(Stored data)
--------

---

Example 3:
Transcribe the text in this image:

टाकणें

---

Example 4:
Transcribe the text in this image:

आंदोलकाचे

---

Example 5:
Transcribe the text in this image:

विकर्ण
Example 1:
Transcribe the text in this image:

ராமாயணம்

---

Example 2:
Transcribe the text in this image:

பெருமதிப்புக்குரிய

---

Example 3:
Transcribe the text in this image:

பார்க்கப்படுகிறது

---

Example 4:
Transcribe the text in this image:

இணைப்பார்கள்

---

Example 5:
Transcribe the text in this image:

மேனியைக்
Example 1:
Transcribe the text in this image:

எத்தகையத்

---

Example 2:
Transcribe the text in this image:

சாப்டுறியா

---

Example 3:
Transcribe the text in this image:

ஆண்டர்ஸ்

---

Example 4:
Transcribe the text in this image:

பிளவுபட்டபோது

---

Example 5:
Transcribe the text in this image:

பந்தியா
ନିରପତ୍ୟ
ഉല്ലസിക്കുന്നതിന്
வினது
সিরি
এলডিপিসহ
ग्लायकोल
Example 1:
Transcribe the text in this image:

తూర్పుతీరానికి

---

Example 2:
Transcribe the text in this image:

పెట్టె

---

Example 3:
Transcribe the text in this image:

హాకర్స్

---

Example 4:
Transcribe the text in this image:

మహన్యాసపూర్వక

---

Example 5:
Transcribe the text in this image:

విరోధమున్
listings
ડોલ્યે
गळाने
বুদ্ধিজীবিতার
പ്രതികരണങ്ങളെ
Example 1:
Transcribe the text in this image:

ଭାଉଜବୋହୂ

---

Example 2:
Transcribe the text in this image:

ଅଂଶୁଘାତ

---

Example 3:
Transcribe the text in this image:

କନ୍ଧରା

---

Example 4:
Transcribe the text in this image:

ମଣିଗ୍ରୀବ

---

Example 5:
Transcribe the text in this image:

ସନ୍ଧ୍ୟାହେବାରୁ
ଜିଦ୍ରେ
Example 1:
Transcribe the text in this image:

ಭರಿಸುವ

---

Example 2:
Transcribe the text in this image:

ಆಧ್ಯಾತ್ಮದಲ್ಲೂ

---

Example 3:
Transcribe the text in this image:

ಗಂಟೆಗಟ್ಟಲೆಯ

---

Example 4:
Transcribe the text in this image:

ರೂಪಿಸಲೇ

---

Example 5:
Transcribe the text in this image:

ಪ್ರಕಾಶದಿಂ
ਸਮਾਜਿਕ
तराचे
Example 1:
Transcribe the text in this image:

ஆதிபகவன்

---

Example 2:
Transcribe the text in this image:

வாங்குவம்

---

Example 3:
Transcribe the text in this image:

--------

◆ **WORK ITEM**: Word for word, transcribe all of the entries shown above.

◆ **PROBLEM SOLUTION**:
---

Example 3:
Transcribe the text in this image:

टाकणें

---

Example 4:
Transcribe the text in this image:

आंदोलकाचे

---

Example 5:
Transcribe the text in this image:

विकर्ण
Example 1:
Transcribe the text in this image:

ராமாயணம்

---

Example 2:
Transcribe the text in this image:

பெருமதிப்புக்குரிய

---

Example 3:
Transcribe the text in this image:

பார்க்கப்படுகிறது

---

Example 4:
Transcribe the text in this image:

இணைப்பார்கள்

---

Example 5:
Transcribe the text in this image:

மேனியைக்
Example 1:
Transcribe the text in this image:

எத்தகையத்

---

Example 2:
Transcribe the text in this image:

சாப்டுறியா

---

Example 3:
Transcribe the text in this image:

ஆண்டர்ஸ்

---

Example 4:
Transcribe the text in this image:

பிளவுபட்டபோது

---

Example 5:
Transcribe the text in this image:

பந்தியா
ନିରପତ୍ୟ
ഉല്ലസിക്കുന്നതിന്
வினது
সিরি
এলডিপিসহ
ग्लायकोल
Example 1:
Transcribe the text in this image:

తూర్పుతీరానికి

---

Example 2:
Transcribe the text in this image:

పెట్టె

---

Example 3:
Transcribe the text in this image:

హాకర్స్

---

Example 4:
Transcribe the text in this image:

మహన్యాసపూర్వక

---

Example 5:
Transcribe the text in this image:

విరోధమున్
listings
ડોલ્યે
गळाने
বুদ্ধিজীবিতার
പ്രതികരണങ്ങളെ
Example 1:
Transcribe the text in this image:

ଭାଉଜବୋହୂ

---

Example 2:
Transcribe the text in this image:

ଅଂଶୁଘାତ

---

Example 3:
Transcribe the text in this image:

କନ୍ଧରା

---

Example 4:
Transcribe the text in this image:

ମଣିଗ୍ରୀବ

---

Example 5:
Transcribe the text in this image:

ସନ୍ଧ୍ୟାହେବାରୁ
ଜିଦ୍ରେ
Example 1:
Transcribe the text in this image:

ಭರಿಸುವ

---

Example 2:
Transcribe the text in this image:

ಆಧ್ಯಾತ್ಮದಲ್ಲೂ

---

Example 3:
Transcribe the text in this image:

ಗಂಟೆಗಟ್ಟಲೆಯ

---

Example 4:
Transcribe the text in this image:

ರೂಪಿಸಲೇ

---

Example 5:
Transcribe the text in this image:

ಪ್ರಕಾಶದಿಂ
ਸਮਾਜਿਕ
तराचे
Example 1:
Transcribe the text in this image:

ஆதிபகவன்

---

Example 2:
Transcribe the text in this image:

வாங்குவம்

---

Example 3:
Transcribe the text in this image:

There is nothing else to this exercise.